Ein weiterer oft übersehener Punkt sind Code-Kommentare. Viele CSS-Minifizierungstools entfernen standardmäßig auch Kommentare, sodass selbst wenn du Hinweise in der minifizierten Datei hinterlassen möchtest, diese nicht erhalten bleiben. Daher müssen wichtige Logik und Hinweise für spätere Entwickler unbedingt in der Quelldatei stehen – und du solltest nicht erwarten, sie nach der Minifizierung noch zu sehen. Das ist auch der Grund, warum die Quelldatei so wichtig ist – sie ist der „wahre Körper“ der Teamarbeit.
Letztendlich ist CSS-Minifizierung an sich nichts Schlechtes – schlecht ist das Fehlen begleitender Management-Gewohnheiten. Wenn Kollegen den Code nicht verstehen, liegt es nicht daran, dass sie unfähig sind oder das Tool dumm ist, sondern daran, dass im Workflow ein Glied fehlt.
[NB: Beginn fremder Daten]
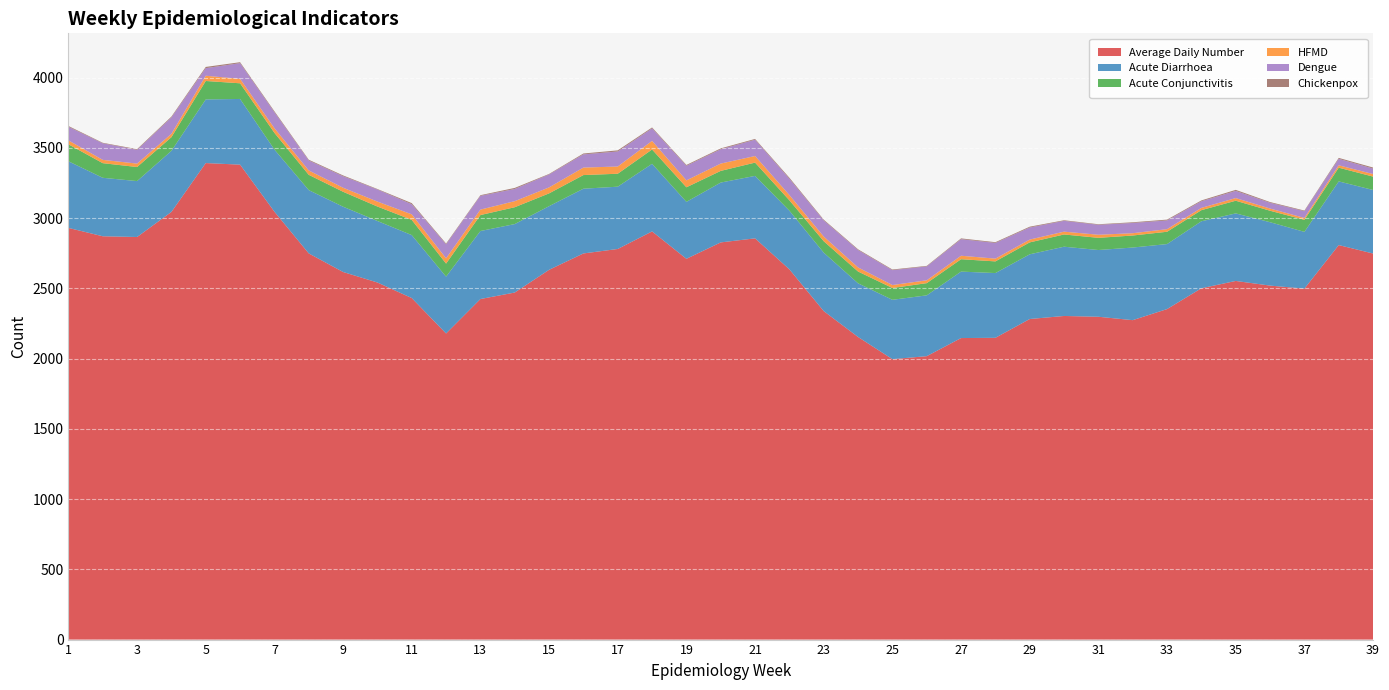

Reading left to right, transcribe all the data shown in this chart.

Average Daily Number: 1=2930.8	2=2871.3	3=2866.0	4=3044.6	5=3392.3	6=3381.1	7=3046.4	8=2749.3	9=2616.9	10=2542.0	11=2431.4	12=2179.1	13=2424.4	14=2470.7	15=2632.4	16=2748.9	17=2780.7	18=2905.8	19=2710.7	20=2827.6	21=2856.4	22=2635.6	23=2338.4	24=2154.2	25=1996.4	26=2017.6	27=2146.6	28=2148.4	29=2282.2	30=2303.8	31=2298.2	32=2274.0	33=2352.9	34=2501.1	35=2553.1	36=2520.0	37=2498.4	38=2808.6	39=2748.4
Acute Diarrhoea: 1=474.2	2=416.2	3=398.0	4=434.7	5=453.0	6=467.6	7=442.4	8=450.6	9=464.7	10=438.0	11=448.0	12=404.7	13=484.2	14=487.3	15=453.1	16=460.9	17=443.4	18=481.2	19=405.4	20=426.0	21=444.7	22=417.4	23=416.2	24=382.0	25=422.6	26=432.9	27=473.1	28=460.9	29=460.6	30=493.1	31=475.1	32=517.0	33=462.7	34=476.9	35=480.9	36=451.3	37=404.2	38=453.3	39=452.4
Acute Conjunctivitis: 1=121.0	2=104.2	3=100.2	4=97.3	5=131.3	6=111.5	7=118.7	8=108.9	9=106.4	10=102.9	11=108.4	12=92.9	13=113.6	14=120.0	15=91.1	16=97.1	17=92.2	18=102.0	19=103.6	20=83.1	21=94.5	22=74.0	23=81.2	24=84.0	25=84.0	26=86.9	27=88.2	28=83.1	29=84.9	30=87.1	31=86.7	32=85.6	33=87.6	34=79.1	35=90.2	36=81.6	37=85.8	38=97.6	39=95.3
HFMD: 1=27.8	2=23.4	3=24.4	4=23.8	5=37.3	6=31.6	7=33.1	8=31.1	9=28.7	10=35.3	11=39.5	12=37.3	13=38.7	14=43.1	15=42.5	16=53.3	17=51.5	18=61.2	19=49.3	20=52.0	21=46.9	22=37.5	23=33.2	24=29.1	25=21.1	26=20.2	27=24.7	28=19.6	29=20.0	30=20.0	31=22.0	32=16.4	33=18.6	34=16.4	35=18.9	36=15.6	37=13.3	38=16.9	39=18.2
Dengue: 1=97.0	2=118.0	3=98.0	4=117.0	5=54.0	6=112.0	7=114.0	8=71.0	9=82.0	10=86.0	11=72.0	12=100.0	13=98.0	14=87.0	15=92.0	16=94.0	17=107.0	18=89.0	19=104.0	20=102.0	21=116.0	22=116.0	23=115.0	24=124.0	25=106.0	26=99.0	27=118.0	28=112.0	29=86.0	30=77.0	31=71.0	32=73.0	33=62.0	34=47.0	35=51.0	36=41.0	37=48.0	38=46.0	39=39.0
Chickenpox: 1=5.5	2=3.6	3=4.9	4=5.8	5=8.7	6=6.5	7=6.5	8=5.3	9=5.6	10=3.5	11=8.0	12=5.5	13=4.7	14=7.3	15=3.8	16=6.2	17=8.0	18=6.5	19=5.8	20=6.2	21=5.6	22=7.3	23=5.4	24=5.1	25=4.5	26=3.8	27=5.5	28=5.1	29=5.8	30=4.2	31=3.8	32=4.8	33=6.0	34=6.0	35=7.5	36=5.3	37=4.5	38=6.7	39=7.3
Es ist wie beim Kochen: Das Messer ist gut, aber wenn du das Gemüse zu Brei zerkleinerst und servierst, und die Gäste sagen, es sieht nicht gut aus – kannst du dem Messer die Schuld geben?
Also: Streitet nicht mehr darüber. Wenn es das nächste Mal passiert, gib offen zu, dass die Prozesse nicht klar definiert waren, und ergänze schnell die Richtlinien: Quelldateien ins Repository, Minifizierung dem Build überlassen – und niemand sollte die minifizierten Artefakte direkt committen. Wenn das schon lange so gemacht würde, gäbe es doch gar keinen Grund zur Schuldzuweisung? Letztendlich steckt hinter technischen Problemen oft ein Managementproblem. Oder etwa nicht?